(YOUR ASSIGNMENT) Starting with the line that has "Image 1: EM" and finishing with the line that has "Where does the", set down each line below exactly. Pictures are not copied.

(DATASET CONTENT)
*****

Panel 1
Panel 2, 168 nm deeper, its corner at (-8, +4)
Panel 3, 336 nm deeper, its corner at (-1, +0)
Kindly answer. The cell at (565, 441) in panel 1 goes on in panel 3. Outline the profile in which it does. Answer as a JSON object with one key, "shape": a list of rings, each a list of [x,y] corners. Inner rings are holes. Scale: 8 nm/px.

*****

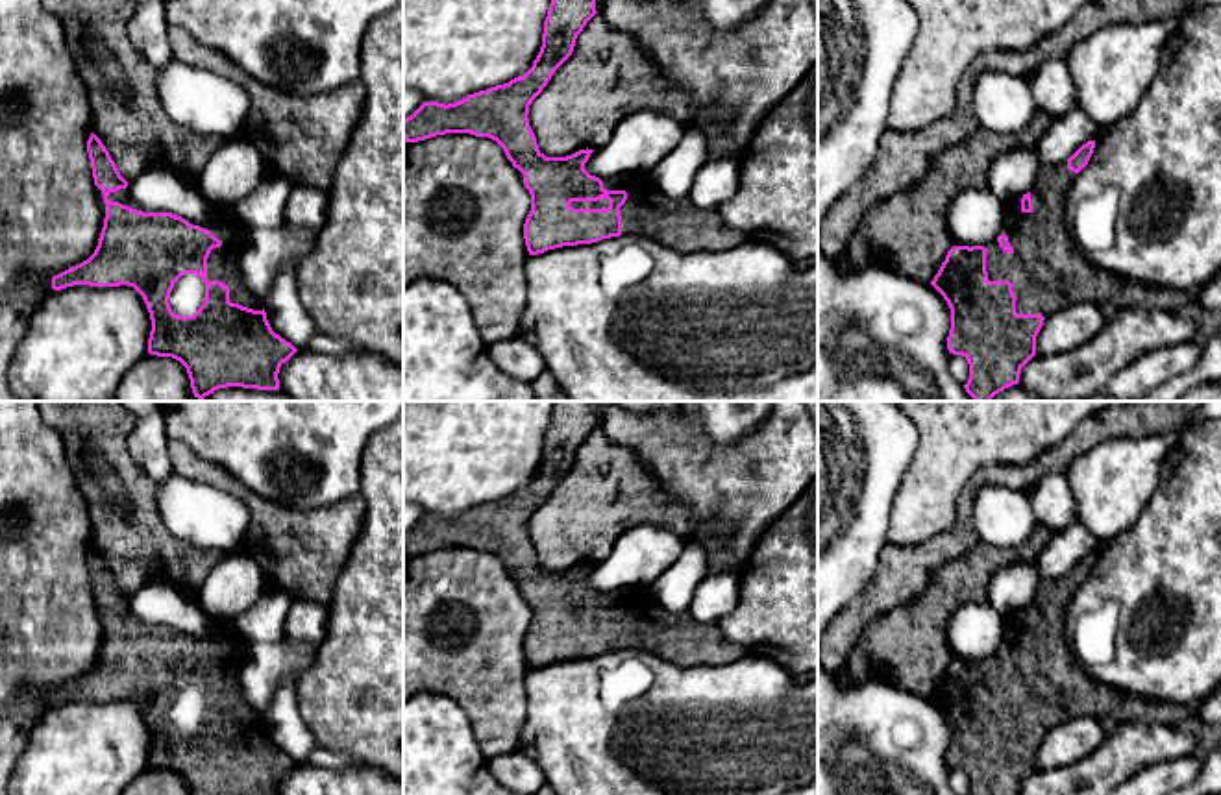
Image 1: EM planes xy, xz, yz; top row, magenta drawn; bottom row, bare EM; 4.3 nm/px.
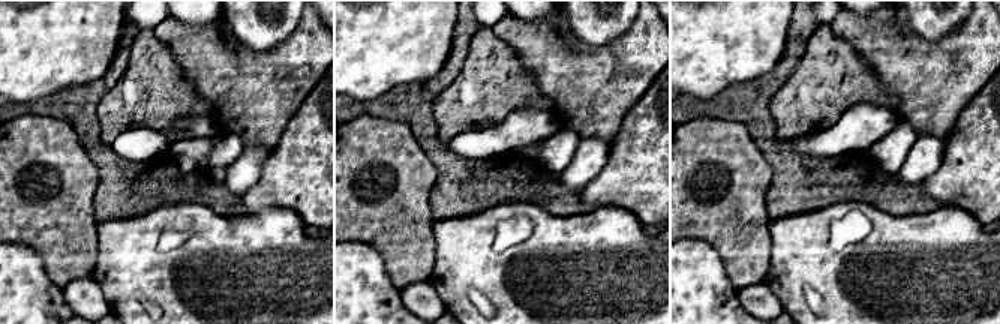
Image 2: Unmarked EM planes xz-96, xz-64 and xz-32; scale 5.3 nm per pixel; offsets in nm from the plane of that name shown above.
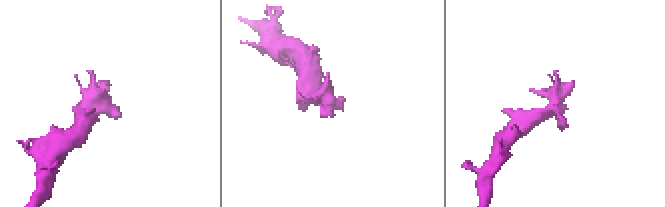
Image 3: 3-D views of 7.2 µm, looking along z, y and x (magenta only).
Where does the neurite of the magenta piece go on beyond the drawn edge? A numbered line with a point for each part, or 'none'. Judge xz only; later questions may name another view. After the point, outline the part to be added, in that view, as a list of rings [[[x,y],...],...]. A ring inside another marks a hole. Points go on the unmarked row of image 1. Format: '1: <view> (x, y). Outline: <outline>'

*****

(EXERCISE SOLUTION)
Image 1: EM planes xy, xz, yz; top row, magenta drawn; bottom row, bare EM; 4.3 nm/px.
Image 2: Unmarked EM planes xz-96, xz-64 and xz-32; scale 5.3 nm per pixel; offsets in nm from the plane of that name shown above.
Image 3: 3-D views of 7.2 µm, looking along z, y and x (magenta only).
Where does the neurite of the magenta piece go on beyond the drawn edge? A numbered line with a point for each part, or 'none'. Judge xz only; later questions may name another view. After the point, outline the part to be added, in that view, as a list of rings [[[x,y],...],...]. A ring inside another marks a hole. Points go on the unmarked row of image 1. Format: '1: <view> (x, y). Outline: <outline>'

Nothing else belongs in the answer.